Members of the House Armed Services Committee are defending their version of the Defense authorization bill, disputing Sen. Claire McCaskill’s charges that the legislation includes forbidden earmarks.
Both Democrats and Republicans on the panel pushed back late last week against the Missouri Democrat’s characterization of the legislation as including a billion-dollar slush fund that used amendments to create a process tantamount to earmarks.
The legislation was the first test of the House Republicans’ pledged earmark moratorium. And while traditional earmarks were prohibited in the bill, Chairman Buck McKeon (R-Calif.) did create a process by which Members could draft amendments that would direct extra funding to project categories.
Rep. Roscoe Bartlett, a senior member of the Armed Services panel, said the process of using “plus-ups” in the bill complies with the House Republicans earmark ban.
“Instead of putting money for specific projects or a specific place, we put it in for a generic thing,” the Maryland Republican said, noting that companies must competitively bid for these contracts. Bartlett said the funding was necessary for the country’s military defense to stay competitive with China and Russia.
Democratic Rep. Robert Andrews also disputed McCaskill’s allegation.
“I disagree with the Senator. I think that she is unduly broadly defining what an earmark is,” the New Jersey lawmaker said.
Andrews put in a “plus-up” for the Aegis Ballistic Missile Defense System.

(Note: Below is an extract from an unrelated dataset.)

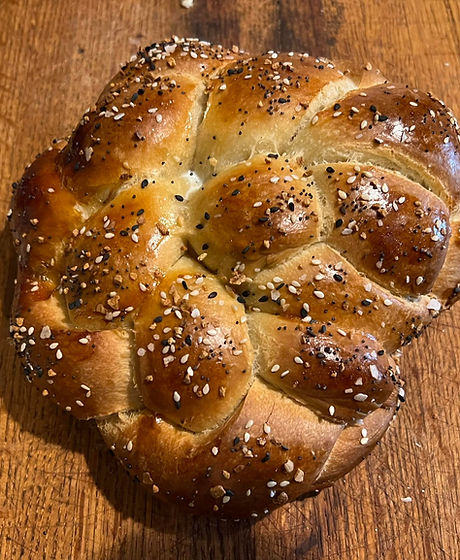
Identify the location of open brown space of tabletop, lower left. The image size is (460, 560). (123, 540), (24, 534).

But he contends it isn’t an earmark because although Lockheed Martin is a contractor for the system now, the company will be only one of the bidders on the infusion of funds and won’t be guaranteed to secure the contract.
“There is specific language in the bill that the Department of Defense must conduct a competitive process to determine what to do with any of that extra money,” Andrews said.
The dustup over the National Defense Authorization Act comes after McCaskill sent a May 26 letter to McKeon and ranking member Adam Smith (D-Wash.) saying she would vociferously oppose the House-passed bill because she believed it was structured to get around the House GOP’s moratorium on earmarks.
“If necessary, I will also seek language in a conference between the House and Senate that will ensure that any earmarks included in your bill, should they survive to become law, will undergo the most extensive scrutiny and transparency possible upon implementation,” McCaskill wrote.
The longtime opponent of earmarks also said it was “disappointing and disingenuous” that Armed Services had “instituted a process that allows members of your Committee to circumvent the ban through the use of non-transparent amendments that effectively act as traditional earmarks.”
McCaskill’s staff is doing a thorough analysis of the House-passed bill, according to a Congressional aide.
McKeon spokesman Josh Holly disputed McCaskill’s claims.
“In the words of the former Armed Services Committee Chairman Ike Skelton (D-Mo.), we would encourage the good Senator from the former chairman’s home state to ‘read the bill,'” Holly said in a statement. “All of the information which she claims was not provided to the public has been available on the committee’s website throughout the process.”
Smith also said he viewed the process as in line with the Republican earmark ban.
“The people who are looking for earmarks the way they were looking for witches in Salem, I can’t offer much of an opinion about,” the Washington state lawmaker said. “I mean, the thing is you can’t answer that question because ask 10 people and they have 10 different definitions of what an earmark is.”
Still, open government and anti-earmark groups have also called the process problematic because McKeon created a separate fund — the Mission Force Enhancement Transfer Fund — by taking money from other programs within the bill instead of using it to pay down the country’s debt and because the measures were adopted with dozens of amendments bundled together instead of conducting separate votes for each one.
Open government advocate Bill Allison of the Sunlight Foundation said these are de facto earmarks because Members of Congress are directing money where often only one contractor can compete or where a current contractor has a leg up in any competitive process.
Taxpayers for Common Sense wrote in an email Friday that “it looks like we have a lot further to go down the road to meritorious spending nirvana than we hoped for.”
In particular, McCaskill in her letter pointed to an amendment by Rep. Chris Gibson (R-N.Y.) to put $7 million toward “innovative nanomaterials and nonmanufacturing processes.”
McCaskill alleges in her letter that the money is being directed with the expectation that it will go to a university, which also was quoted in the lawmaker’s press release about the funding, in Gibson’s district. However, SUNY Albany College of Nanoscale Science and Engineering is not in Gibson’s district and instead resides in an adjacent district, according to his spokeswoman, Stephanie Valle.
She said that “certainly the Congressman believes their application would be competitive, but it’s not up for us to determine.”